Upon completion of the school’s construction, school officials discovered they had a major roadblock. Or maybe a more appropriate term would be a signal block: Despite robust cellular reception outside the Academy, the building’s fortress-like construction, with foot-thick concrete walls and metal roof, had created the ultimate cellular dead-zone. Nothing in, nothing out.
School officials originally hoped to find a DIY solution, but quickly realized that all available off-the-shelf solutions were inadequate. That’s when they turned to Rob Neidlinger of Atlanta-based Clear Communications and Video. Neidlinger, with 25 years of experience in microwave and RF technology and telecommunications, had seen this problem before and recognized it to be another example of an increasingly common problem: “Construction materials often block cell reception,” said Neidlinger. “And in buildings that are built to deliver greater energy efficiency, those energy-saving materials make cellular signal penetration even more difficult.”

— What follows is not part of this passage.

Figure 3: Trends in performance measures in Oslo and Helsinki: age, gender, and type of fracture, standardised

KIPP STRIVE administrators understood the challenges were significant, yet were hopeful that a solution existed that would improve reception to at least one or two strategic locations within the school. Neidlinger’s team’s onsite study of the Academy’s 45,000 square foot building confirmed that the problem was not the lack of available signal outside the building, but it was the building’s concrete and steel construction that was blocking reception. The key would be to bring that outside signal inside.

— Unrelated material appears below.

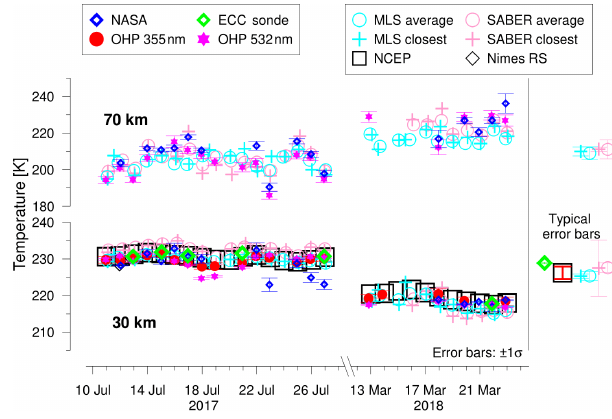
Figure 14. Time series of the temperatures measured by the differ- ent systems for selected altitude levels during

Neidlinger proposed a solution that would more than meet the school’s desire for spot coverage; instead it would quickly and affordably deliver blanket cellular reception throughout the entire Academy building. His solution: SureCall’s Force5 cellular signal boosters.
“Cellular signal boosters are an effective and increasingly popular solution for improving cell reception,” according to Neidlinger. “They not only improve the reception of the signal coming into the cell phone, but they also boost the power from the cell phone back to the cell tower.”
For the KIPP STRIVE Academy, Neidlinger installed two Force5 boosters, two small rooftop antennas (one for each booster), and four ceiling mounted dome antennas located strategically throughout the building, all of which were connected by plenum-rated coaxial cable. It took his four-man team less than three days to complete the installation, and according to Neidlinger, “It would have taken less, but drilling three holes in the foot-thick concrete walls took a little time.”
Neidlinger pointed out that SureCall offers two versions of the Force5 booster, and his decision to use the consumer model vs. the industrial model was the logical one due to the size of the facility and school’s needs. “It was a cost-benefit issue, and one of expediency. The industrial version was simply more than we needed and would have required an additional level of regulatory approval from the carrier that could take up to 18 months. The consumer model came with that approval. Plus having two boosters adds additional redundancy to the system.”
The SureCall Force5 consumer booster delivers 2G, 3G and 4G voice and data service to areas up to 20,000 square feet, and each booster supports up to 10 simultaneous users, regardless of carrier.
Today, the channels of communication between KIPP STRIVE faculty and parents are open, allowing for a timely sharing of news and successes. Where the building was once a black hole for any cell signal, it now offers robust coverage throughout the building. Or, as Neidlinger said using the parlance of the trade, “It’s now a real hot spot.”